Mi ordenador me acostumbra a dar la bienvenida cada día con alguna bonita y casi siempre espectacular imagen geográfica, así que, una mañana descubro unos maravillosos lagos canadienses y al día siguiente me encuentro sumergido en plena selva amazónica. Yo, educadamente, a la pregunta —por parte del señor ordenador— de si me gusta lo que veo que aparece en mi pantalla, siempre respondo que sí, faltaría menos, a lo que mi ordenador me contesta dándome las gracias por mí , por lo que se ve, por mi estimable colaboración con el mundo de la comunicación informática. Entre los paisajes más visitados por mi ordenador figura Nueva Zelanda, por lo que comenta el texto, famosa por sus inigualables parques nacionales. En mi memoria infantil y cartográfica Nueva Zelanda era el país de la bota invertida y además fragmentada.
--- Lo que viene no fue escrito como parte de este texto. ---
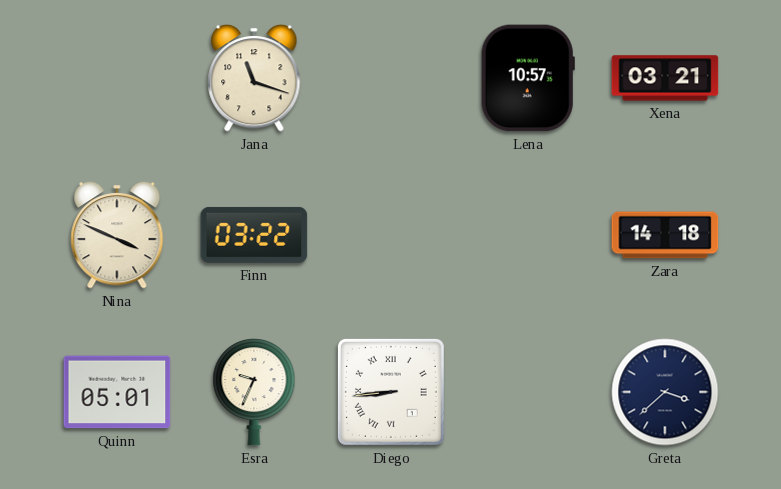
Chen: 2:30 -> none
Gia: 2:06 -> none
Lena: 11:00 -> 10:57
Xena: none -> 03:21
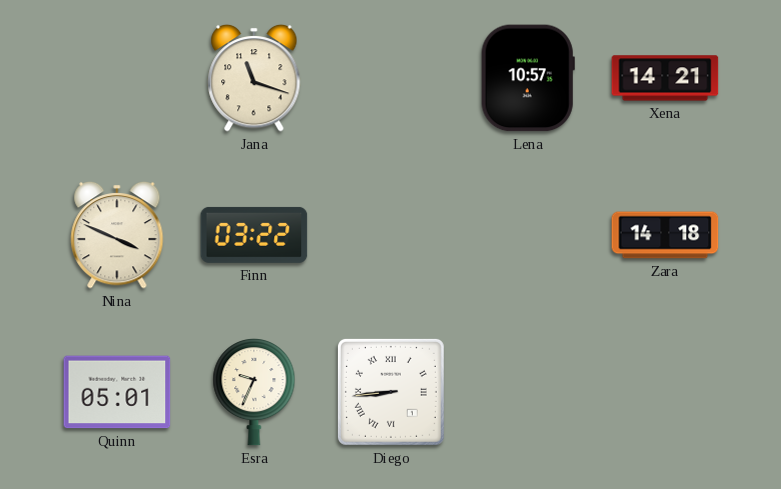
Xena: 03:21 -> 14:21
Greta: 3:38 -> none
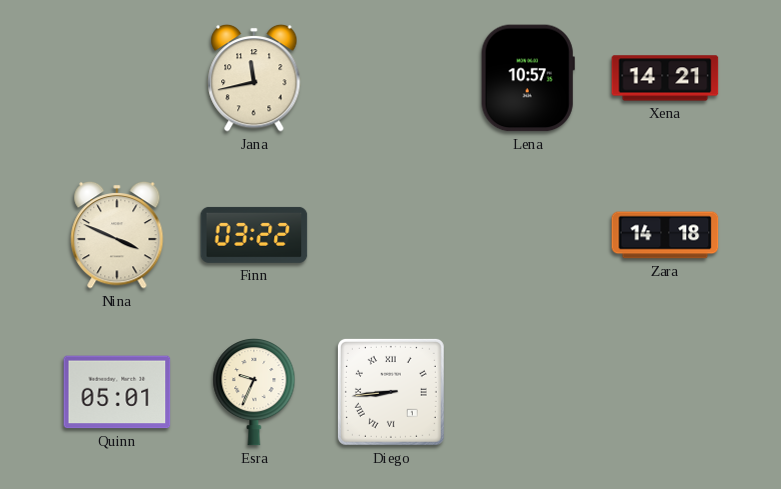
Jana: 11:18 -> 11:43
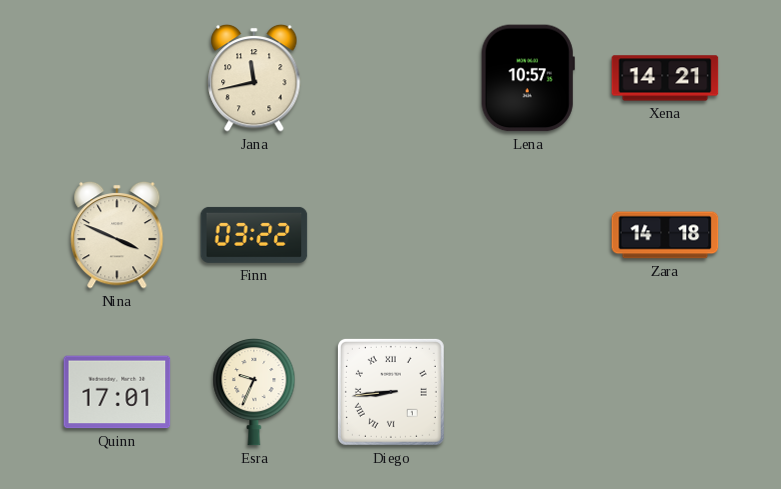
Quinn: 05:01 -> 17:01
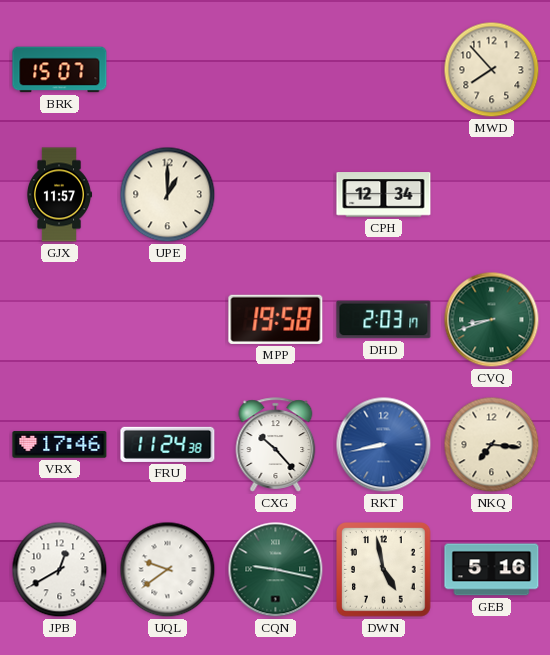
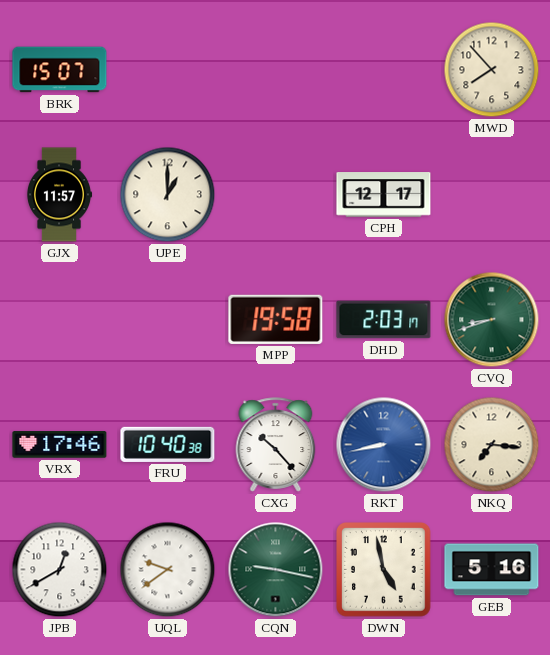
CPH: 12:34 -> 12:17
FRU: 11:24 -> 10:40
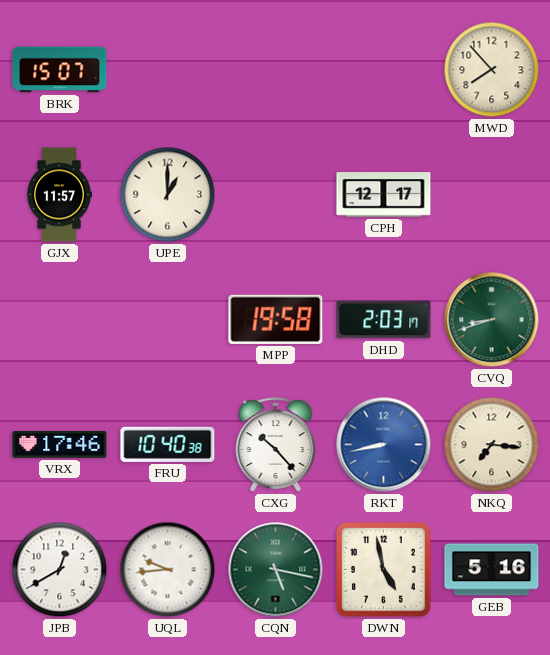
UQL: 9:39 -> 9:44
CQN: 9:17 -> 5:17
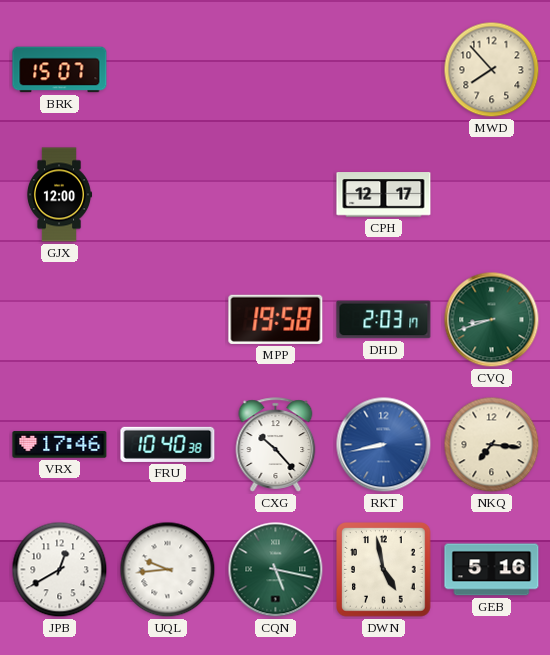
GJX: 11:57 -> 12:00
UPE: 1:00 -> none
Una especie de península italiana pero puesta boca abajo. El otro recuerdo relacionado con Nueva Zelanda era una especie de pollo sin alas llamado kiwi y todo un símbolo nacional por lo que parece para el país oceánico. También andaba, no muy lejos, aunque situado en el país vecino, Australia, el conocido espécimen llamado El Demonio de Tasmania que durante muchos años creí, en mi ingenuidad infantil, que solo existía como dibujo animado.
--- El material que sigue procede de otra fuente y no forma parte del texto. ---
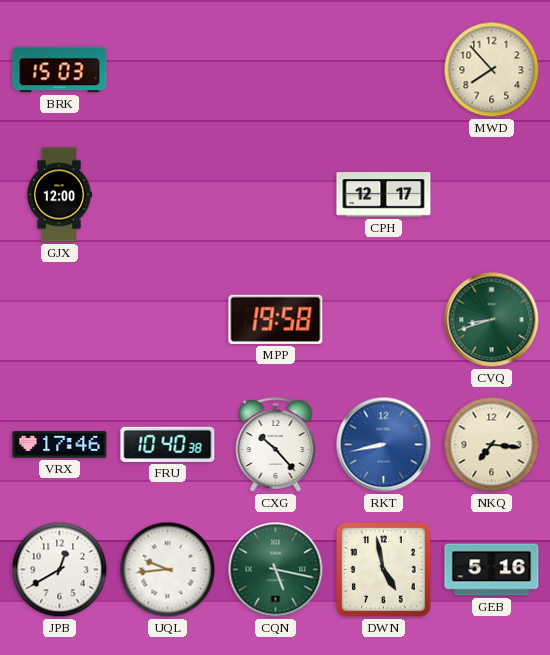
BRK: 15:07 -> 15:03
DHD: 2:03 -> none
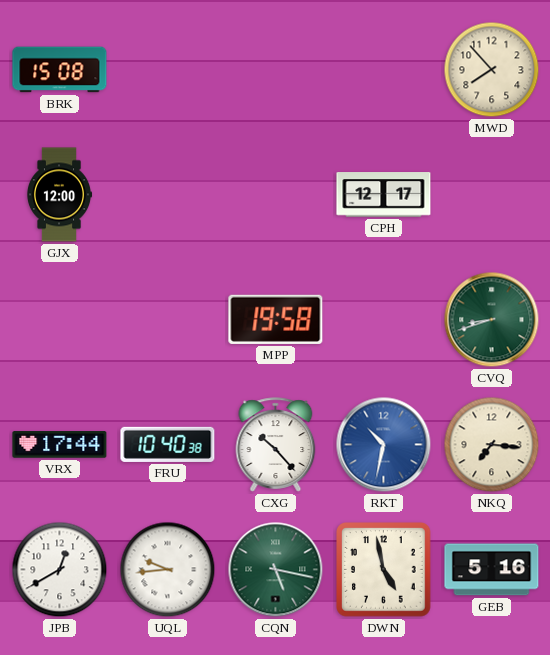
BRK: 15:03 -> 15:08
VRX: 17:46 -> 17:44
RKT: 8:43 -> 10:32
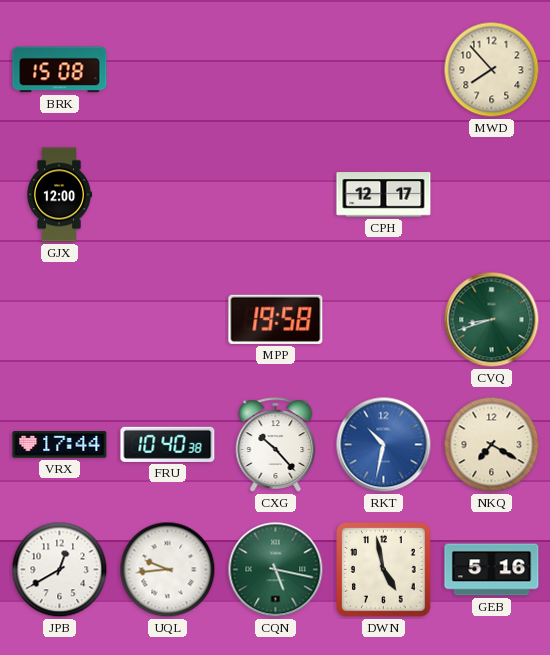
NKQ: 7:16 -> 7:20
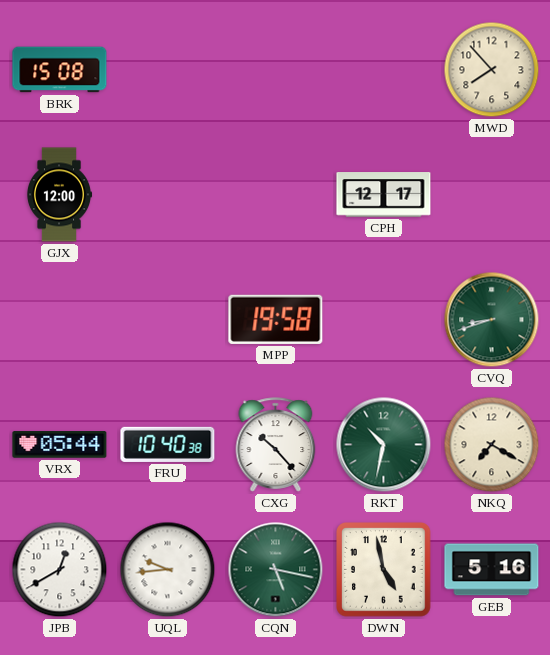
VRX: 17:44 -> 05:44
RKT dial: blue -> green
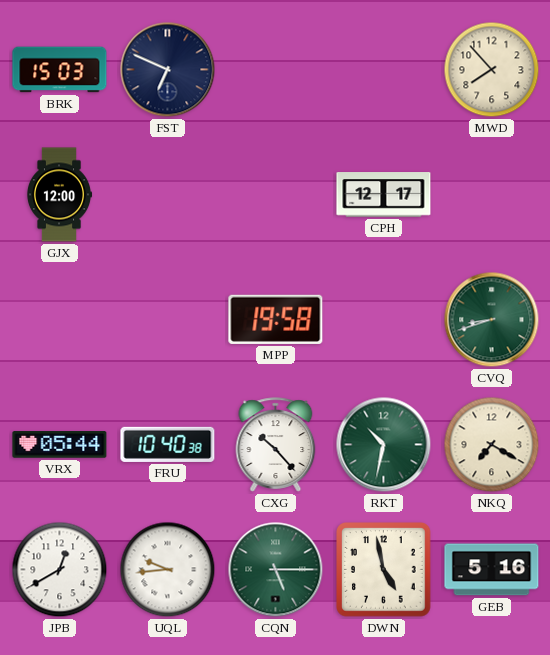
BRK: 15:08 -> 15:03
FST: none -> 6:49
CQN: 5:17 -> 5:15
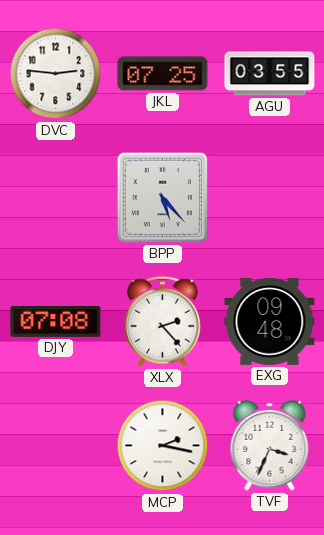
En mis primeros tiempos escolares la geografía fue una de mis asignaturas favoritas, una preferencia que asocio a mi atracción por los mapas que cubrían las paredes de las clases. Había nombres y territorios geográficos que se proyectaban en mi fantasía como el de la península de Kamchatka, un espacio casi mítico en mi imaginario que el mapa situaba en un extremo de la antigua Unión Soviética separado por el Mar de Bering de su opositora, la península de Alaska. A esta querencia geográfica se unía mi temprana pasión cinematográfica de manera que mis conocimientos geográficos casi siempre se vestían de actores y actrices de Hollywood ya fuera camino de las minas del Rey Salomón en el corazón de África, cruzando las estepas rusas con Miguel Strogoff que no era otro que el actor alemán Curd Jurgens, en los mares del sur o en un diminuto y para mi desconocido país europeo llamado Ruritania donde transcurría la acción de El Prisionero de Zenda y Stewart Granger se enfrentaba a mi villano favorito, James Mason, conquistando como no podía ser de otra manera, el amor de Deborah Kerr. Gracias a la pantalla descubrí la Riviera italiana en compañía de Vittorio Gassman y Jean Louis Trintignant en pleno ferragosto italiano a bordo de un descapotable en la película ‘La escapada’, y las calles de Nueva York y sus barrios siempre estarán unidos a los nombres de Audrey Hepburn, Gene Hackman, Robert de Niro y por supuesto, Woody Allen, sin duda el cineasta que más se ha pisoteado la isla de Manhattan con su cámara. No sé si allí tienen costumbre de dedicarles calles a sus hijos ilustres, pero sin duda Woody Allen se merecería una buena placa distintiva, aunque no estoy seguro de que en estos momentos el director de Annie Hall tenga todos los avales para su reconocimiento callejero en tiempos del ‘Me Too’.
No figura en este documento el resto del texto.